The purpose of the exercise is to identify mistakes (for example, spelling mistakes in people’s names) in a dataset. In the next video in this Excel VBA for Beginners series, this is what we do. What worksheet formula might help us to do this? We have a list of data and a list of names, spelt correctly. The countif formula counts how many times the value in a cell appears in a specified range. So, if the name is spelt correctly, the countif formula would return a value of 1 – indicating that the value in the list of data appears in the name list, and that the name is spelt correctly. A mistake, on the other hand, would return a value of 0. Once again, we can reference the cell that contains the countif formula in the VBA routine. In this way, we establish a mechanism for flagging up errors.
By harnessing the power of the loop, we instruct Excel to repeat the process for each piece of data. Cool!
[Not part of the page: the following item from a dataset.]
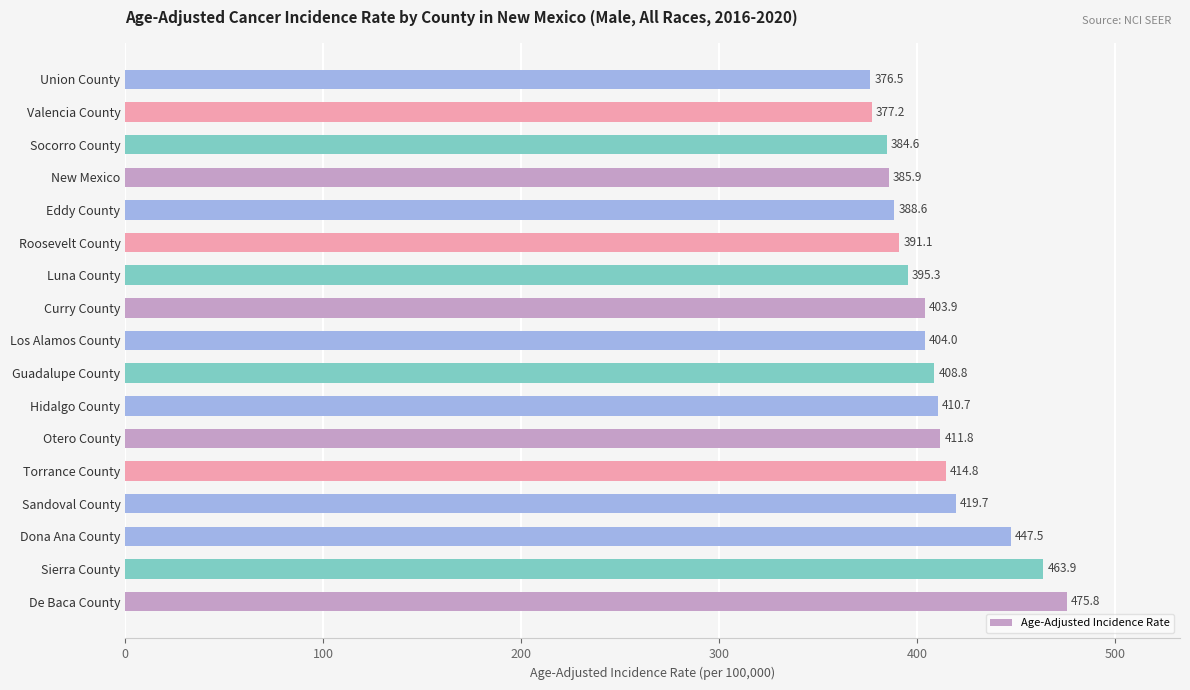

Is it true that the value at Luna County is 656.8?

False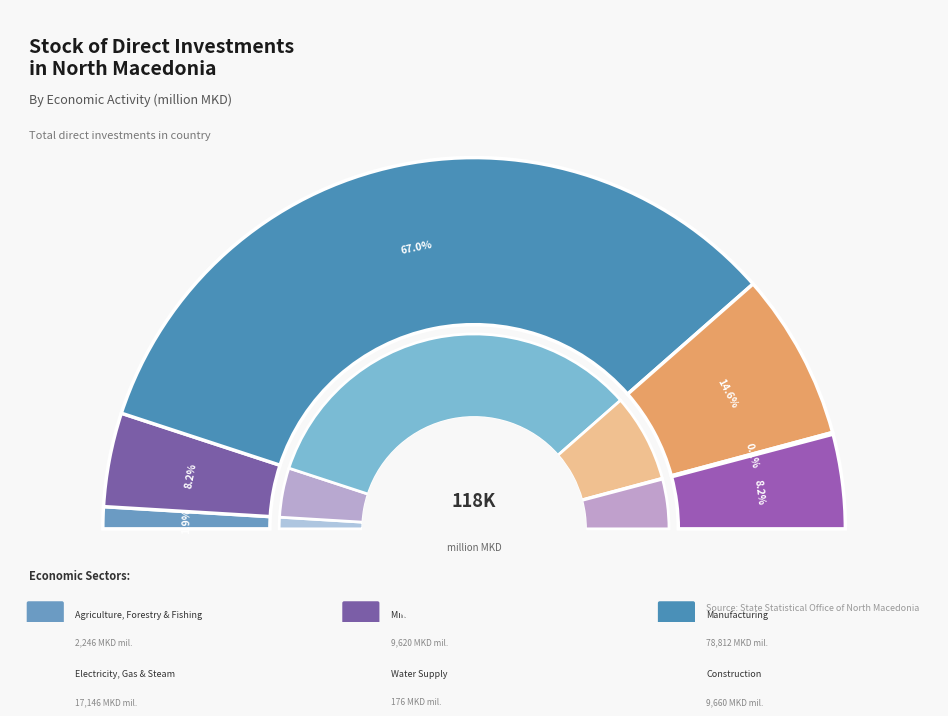

Does MINING AND QUARRYING represent more than half of the total?

No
In the final two videos, we tell Excel what to do if a mistake is found. We explore two possible approaches: the first exits the code when a mistake is found, tells us where the mistake is, and allows us to fix it; the second loops through the whole data set, tells us how many mistakes were found, and highlights the mistakes in a distinctive colour. This kind of helpful user interaction will help you to maximise the impact of your coding skills.